I milanesi stufi – Il motivo del presunto cambiamento? “I milanesi – ha osservato Dario Fo – hanno cominciato a capire che la città non può continuare a essere spettrale, disumana. Ma il voto di ieri non è un miracolo. È un voto che arriva grazie al lavoro di tanti: artisti, pittori, intellettuali che hanno parlato alla città. Pisapia si è circondato di queste persone. Di sicuro non grazie al Pd – ha sottolineato l’attore – Pisapia non era il suo candidato alle primarie, ma le ha vinte e ora è arrivato al ballottaggio davanti a Letizia Moratti”.

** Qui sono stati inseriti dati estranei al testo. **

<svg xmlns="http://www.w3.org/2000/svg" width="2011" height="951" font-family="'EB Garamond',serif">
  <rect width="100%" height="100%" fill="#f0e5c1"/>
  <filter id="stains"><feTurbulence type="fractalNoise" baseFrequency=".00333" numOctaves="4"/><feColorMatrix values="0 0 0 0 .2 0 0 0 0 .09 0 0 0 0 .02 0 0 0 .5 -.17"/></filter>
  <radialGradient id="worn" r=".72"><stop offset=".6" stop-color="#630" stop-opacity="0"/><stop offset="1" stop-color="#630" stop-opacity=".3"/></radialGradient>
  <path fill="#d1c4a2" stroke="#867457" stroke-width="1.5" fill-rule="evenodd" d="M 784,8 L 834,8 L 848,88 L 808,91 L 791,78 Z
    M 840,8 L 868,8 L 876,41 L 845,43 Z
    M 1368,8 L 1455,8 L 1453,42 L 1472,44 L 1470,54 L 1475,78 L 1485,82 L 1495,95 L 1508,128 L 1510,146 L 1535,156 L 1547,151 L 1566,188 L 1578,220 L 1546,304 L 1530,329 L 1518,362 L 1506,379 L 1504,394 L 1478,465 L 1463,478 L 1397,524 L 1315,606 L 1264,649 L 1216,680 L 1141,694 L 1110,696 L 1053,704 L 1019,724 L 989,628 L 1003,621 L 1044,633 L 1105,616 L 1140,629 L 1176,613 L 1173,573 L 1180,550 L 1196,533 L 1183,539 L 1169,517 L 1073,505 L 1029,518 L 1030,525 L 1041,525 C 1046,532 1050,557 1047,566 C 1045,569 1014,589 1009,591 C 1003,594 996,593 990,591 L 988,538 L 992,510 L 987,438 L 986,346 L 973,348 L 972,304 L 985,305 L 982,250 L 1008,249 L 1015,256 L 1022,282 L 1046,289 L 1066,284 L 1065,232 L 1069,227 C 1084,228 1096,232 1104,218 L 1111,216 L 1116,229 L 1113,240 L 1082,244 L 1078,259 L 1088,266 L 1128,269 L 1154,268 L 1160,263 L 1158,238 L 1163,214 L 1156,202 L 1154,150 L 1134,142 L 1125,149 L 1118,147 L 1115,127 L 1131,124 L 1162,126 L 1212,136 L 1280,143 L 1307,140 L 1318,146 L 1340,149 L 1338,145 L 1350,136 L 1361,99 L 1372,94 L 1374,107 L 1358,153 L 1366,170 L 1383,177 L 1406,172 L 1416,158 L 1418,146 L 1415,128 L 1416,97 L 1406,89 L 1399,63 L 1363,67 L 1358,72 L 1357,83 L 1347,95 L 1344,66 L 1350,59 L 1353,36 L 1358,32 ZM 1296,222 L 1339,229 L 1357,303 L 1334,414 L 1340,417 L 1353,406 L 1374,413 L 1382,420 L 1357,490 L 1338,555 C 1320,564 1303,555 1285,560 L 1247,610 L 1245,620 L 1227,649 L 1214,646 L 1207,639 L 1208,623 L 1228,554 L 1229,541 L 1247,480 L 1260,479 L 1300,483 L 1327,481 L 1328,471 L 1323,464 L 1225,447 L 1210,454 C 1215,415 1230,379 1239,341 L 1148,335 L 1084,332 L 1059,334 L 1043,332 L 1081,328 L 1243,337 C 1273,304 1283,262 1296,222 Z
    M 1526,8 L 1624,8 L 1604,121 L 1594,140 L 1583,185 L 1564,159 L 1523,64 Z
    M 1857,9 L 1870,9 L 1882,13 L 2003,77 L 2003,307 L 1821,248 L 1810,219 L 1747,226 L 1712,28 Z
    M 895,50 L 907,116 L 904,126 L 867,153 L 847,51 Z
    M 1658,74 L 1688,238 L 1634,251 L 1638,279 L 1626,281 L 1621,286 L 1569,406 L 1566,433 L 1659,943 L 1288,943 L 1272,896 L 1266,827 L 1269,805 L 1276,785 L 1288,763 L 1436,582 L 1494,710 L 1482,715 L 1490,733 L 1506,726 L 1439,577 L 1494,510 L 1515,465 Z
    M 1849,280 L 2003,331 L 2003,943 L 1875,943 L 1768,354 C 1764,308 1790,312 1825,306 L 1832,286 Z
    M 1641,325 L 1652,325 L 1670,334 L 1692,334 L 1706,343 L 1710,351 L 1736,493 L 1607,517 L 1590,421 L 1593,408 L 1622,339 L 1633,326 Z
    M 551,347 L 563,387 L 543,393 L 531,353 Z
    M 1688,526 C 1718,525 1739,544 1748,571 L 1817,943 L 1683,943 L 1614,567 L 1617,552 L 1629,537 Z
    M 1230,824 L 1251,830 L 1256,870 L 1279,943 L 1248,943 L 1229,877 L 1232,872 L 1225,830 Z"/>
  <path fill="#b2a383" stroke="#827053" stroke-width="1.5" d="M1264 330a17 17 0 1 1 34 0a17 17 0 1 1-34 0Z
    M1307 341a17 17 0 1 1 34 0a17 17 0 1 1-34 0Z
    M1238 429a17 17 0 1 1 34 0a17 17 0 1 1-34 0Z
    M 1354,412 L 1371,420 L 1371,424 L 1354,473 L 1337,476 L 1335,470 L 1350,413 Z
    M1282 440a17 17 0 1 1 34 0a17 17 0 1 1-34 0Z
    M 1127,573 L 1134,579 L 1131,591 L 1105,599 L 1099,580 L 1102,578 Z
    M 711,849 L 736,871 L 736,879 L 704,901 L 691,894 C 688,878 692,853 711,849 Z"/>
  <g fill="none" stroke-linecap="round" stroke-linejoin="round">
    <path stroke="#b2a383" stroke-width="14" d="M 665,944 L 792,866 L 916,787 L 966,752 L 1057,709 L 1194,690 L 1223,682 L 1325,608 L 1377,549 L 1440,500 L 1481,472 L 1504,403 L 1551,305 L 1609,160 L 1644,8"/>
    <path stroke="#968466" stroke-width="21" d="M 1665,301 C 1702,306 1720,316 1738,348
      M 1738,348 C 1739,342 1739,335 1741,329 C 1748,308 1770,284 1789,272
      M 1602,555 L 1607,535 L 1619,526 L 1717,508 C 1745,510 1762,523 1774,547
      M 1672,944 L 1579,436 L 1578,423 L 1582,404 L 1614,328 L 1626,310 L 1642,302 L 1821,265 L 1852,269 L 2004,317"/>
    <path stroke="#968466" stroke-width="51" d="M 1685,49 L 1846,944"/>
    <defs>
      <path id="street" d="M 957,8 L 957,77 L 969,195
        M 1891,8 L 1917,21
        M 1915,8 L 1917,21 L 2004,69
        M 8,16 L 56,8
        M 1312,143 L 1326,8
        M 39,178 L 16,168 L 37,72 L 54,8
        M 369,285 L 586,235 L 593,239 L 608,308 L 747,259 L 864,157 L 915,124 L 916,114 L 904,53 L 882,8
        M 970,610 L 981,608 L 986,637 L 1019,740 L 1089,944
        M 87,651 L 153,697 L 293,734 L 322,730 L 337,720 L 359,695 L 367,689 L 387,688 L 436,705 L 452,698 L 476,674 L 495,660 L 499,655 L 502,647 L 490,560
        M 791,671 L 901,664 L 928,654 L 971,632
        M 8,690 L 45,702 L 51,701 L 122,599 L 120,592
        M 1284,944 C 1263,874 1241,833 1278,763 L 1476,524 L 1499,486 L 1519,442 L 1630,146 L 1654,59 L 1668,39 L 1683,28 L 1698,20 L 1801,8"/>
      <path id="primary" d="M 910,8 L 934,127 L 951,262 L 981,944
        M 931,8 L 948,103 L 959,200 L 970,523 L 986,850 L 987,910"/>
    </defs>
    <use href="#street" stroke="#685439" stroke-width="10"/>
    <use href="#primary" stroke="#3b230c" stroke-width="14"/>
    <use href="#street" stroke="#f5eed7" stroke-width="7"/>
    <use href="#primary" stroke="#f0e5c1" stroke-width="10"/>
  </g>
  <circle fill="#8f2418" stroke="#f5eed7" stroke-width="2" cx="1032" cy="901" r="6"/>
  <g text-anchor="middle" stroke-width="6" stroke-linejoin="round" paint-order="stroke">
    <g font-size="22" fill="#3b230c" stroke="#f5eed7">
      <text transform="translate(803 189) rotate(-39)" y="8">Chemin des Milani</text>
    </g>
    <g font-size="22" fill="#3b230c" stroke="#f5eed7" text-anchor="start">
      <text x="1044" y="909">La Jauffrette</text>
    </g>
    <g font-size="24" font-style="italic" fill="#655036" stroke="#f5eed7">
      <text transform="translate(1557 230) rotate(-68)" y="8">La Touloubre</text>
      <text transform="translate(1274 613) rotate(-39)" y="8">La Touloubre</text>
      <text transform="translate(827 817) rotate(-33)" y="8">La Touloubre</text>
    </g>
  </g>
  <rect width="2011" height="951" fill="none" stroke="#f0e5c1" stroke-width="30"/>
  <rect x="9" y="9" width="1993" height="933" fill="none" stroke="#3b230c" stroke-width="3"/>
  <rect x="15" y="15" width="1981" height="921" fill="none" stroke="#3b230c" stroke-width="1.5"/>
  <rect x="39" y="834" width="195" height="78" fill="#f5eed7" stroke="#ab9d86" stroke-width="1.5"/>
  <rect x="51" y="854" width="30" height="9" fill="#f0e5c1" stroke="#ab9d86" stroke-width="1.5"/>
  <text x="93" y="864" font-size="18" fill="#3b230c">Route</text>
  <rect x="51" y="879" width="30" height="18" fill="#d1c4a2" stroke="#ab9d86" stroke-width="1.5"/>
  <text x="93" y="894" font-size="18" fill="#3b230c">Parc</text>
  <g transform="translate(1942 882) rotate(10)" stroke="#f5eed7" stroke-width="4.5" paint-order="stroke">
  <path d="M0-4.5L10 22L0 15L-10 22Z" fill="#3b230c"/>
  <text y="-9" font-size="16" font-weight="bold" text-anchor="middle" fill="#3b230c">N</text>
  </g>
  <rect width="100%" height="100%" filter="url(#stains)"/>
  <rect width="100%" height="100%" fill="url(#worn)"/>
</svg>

Pd ascolti la sua base – L’antipasto alla stoccata riservata ai dirigenti del maggior partito d’opposizione: “Il Pd con queste elezioni – ha continuato l’autore di “Mistero buffo” – deve capire, una volta per tutte, che deve ascoltare la base, il suo elettorato. Capire le indicazioni che gli fornisce, stare sul territorio. Insomma i vertici del Pd devono cambiare registro, ritmo”. E sulla possibilità di Pisapia di coronare il sogno di “conquistare” la città di Milano? “Ce la può fare con il programma pulito che ha portato in giro per i quartieri – ha affermato il premio Nobel – senza giochi di prestigio, senza fango, come gli altri. C’è una vampata nuova, la gente è stufa di questi politicanti. Bisogna continuare senza tirapiedi – ha concluso Fo – sulla strada dei valori che l’hanno portato a essere davanti alla Moratti”.